*** DATA RECORDS Section Begins ***

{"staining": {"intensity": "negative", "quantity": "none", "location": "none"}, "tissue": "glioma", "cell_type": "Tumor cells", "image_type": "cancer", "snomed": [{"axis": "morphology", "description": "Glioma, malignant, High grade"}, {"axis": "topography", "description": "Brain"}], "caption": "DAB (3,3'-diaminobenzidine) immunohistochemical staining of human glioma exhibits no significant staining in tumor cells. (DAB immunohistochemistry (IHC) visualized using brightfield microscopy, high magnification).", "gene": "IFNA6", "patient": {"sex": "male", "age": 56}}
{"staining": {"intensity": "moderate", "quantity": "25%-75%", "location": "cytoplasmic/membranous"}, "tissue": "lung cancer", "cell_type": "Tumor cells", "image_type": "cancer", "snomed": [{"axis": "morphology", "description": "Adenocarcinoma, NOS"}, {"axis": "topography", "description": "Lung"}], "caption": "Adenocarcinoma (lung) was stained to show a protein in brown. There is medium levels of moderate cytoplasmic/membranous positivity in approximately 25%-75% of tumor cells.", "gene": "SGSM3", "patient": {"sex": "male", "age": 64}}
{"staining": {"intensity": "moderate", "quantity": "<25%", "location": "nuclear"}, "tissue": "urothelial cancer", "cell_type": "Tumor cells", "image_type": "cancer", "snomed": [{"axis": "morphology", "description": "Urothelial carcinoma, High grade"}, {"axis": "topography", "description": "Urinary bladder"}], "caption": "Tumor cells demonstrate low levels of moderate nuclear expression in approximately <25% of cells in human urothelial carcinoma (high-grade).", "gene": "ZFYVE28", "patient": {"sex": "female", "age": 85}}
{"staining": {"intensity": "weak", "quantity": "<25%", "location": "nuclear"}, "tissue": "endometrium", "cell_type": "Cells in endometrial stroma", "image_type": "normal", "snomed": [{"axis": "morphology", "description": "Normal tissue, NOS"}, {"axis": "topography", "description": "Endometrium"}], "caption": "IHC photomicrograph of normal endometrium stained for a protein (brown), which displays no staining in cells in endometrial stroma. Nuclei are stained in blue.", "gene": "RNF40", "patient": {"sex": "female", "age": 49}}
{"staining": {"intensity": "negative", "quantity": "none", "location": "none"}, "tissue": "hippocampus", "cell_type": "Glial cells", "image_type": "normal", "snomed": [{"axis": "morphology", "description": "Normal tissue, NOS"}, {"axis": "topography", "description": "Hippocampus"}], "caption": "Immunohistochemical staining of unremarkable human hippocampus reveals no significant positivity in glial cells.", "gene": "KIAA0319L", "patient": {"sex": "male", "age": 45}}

*** DATA RECORDS Section Ends ***

== EXERCISE BRIEF ==
Reproduce the material exactly, from the first line to the last.

== SOLUTION TO THIS PROBLEM ==
{"staining": {"intensity": "negative", "quantity": "none", "location": "none"}, "tissue": "glioma", "cell_type": "Tumor cells", "image_type": "cancer", "snomed": [{"axis": "morphology", "description": "Glioma, malignant, High grade"}, {"axis": "topography", "description": "Brain"}], "caption": "DAB (3,3'-diaminobenzidine) immunohistochemical staining of human glioma exhibits no significant staining in tumor cells. (DAB immunohistochemistry (IHC) visualized using brightfield microscopy, high magnification).", "gene": "IFNA6", "patient": {"sex": "male", "age": 56}}
{"staining": {"intensity": "moderate", "quantity": "25%-75%", "location": "cytoplasmic/membranous"}, "tissue": "lung cancer", "cell_type": "Tumor cells", "image_type": "cancer", "snomed": [{"axis": "morphology", "description": "Adenocarcinoma, NOS"}, {"axis": "topography", "description": "Lung"}], "caption": "Adenocarcinoma (lung) was stained to show a protein in brown. There is medium levels of moderate cytoplasmic/membranous positivity in approximately 25%-75% of tumor cells.", "gene": "SGSM3", "patient": {"sex": "male", "age": 64}}
{"staining": {"intensity": "moderate", "quantity": "<25%", "location": "nuclear"}, "tissue": "urothelial cancer", "cell_type": "Tumor cells", "image_type": "cancer", "snomed": [{"axis": "morphology", "description": "Urothelial carcinoma, High grade"}, {"axis": "topography", "description": "Urinary bladder"}], "caption": "Tumor cells demonstrate low levels of moderate nuclear expression in approximately <25% of cells in human urothelial carcinoma (high-grade).", "gene": "ZFYVE28", "patient": {"sex": "female", "age": 85}}
{"staining": {"intensity": "weak", "quantity": "<25%", "location": "nuclear"}, "tissue": "endometrium", "cell_type": "Cells in endometrial stroma", "image_type": "normal", "snomed": [{"axis": "morphology", "description": "Normal tissue, NOS"}, {"axis": "topography", "description": "Endometrium"}], "caption": "IHC photomicrograph of normal endometrium stained for a protein (brown), which displays no staining in cells in endometrial stroma. Nuclei are stained in blue.", "gene": "RNF40", "patient": {"sex": "female", "age": 49}}
{"staining": {"intensity": "negative", "quantity": "none", "location": "none"}, "tissue": "hippocampus", "cell_type": "Glial cells", "image_type": "normal", "snomed": [{"axis": "morphology", "description": "Normal tissue, NOS"}, {"axis": "topography", "description": "Hippocampus"}], "caption": "Immunohistochemical staining of unremarkable human hippocampus reveals no significant positivity in glial cells.", "gene": "KIAA0319L", "patient": {"sex": "male", "age": 45}}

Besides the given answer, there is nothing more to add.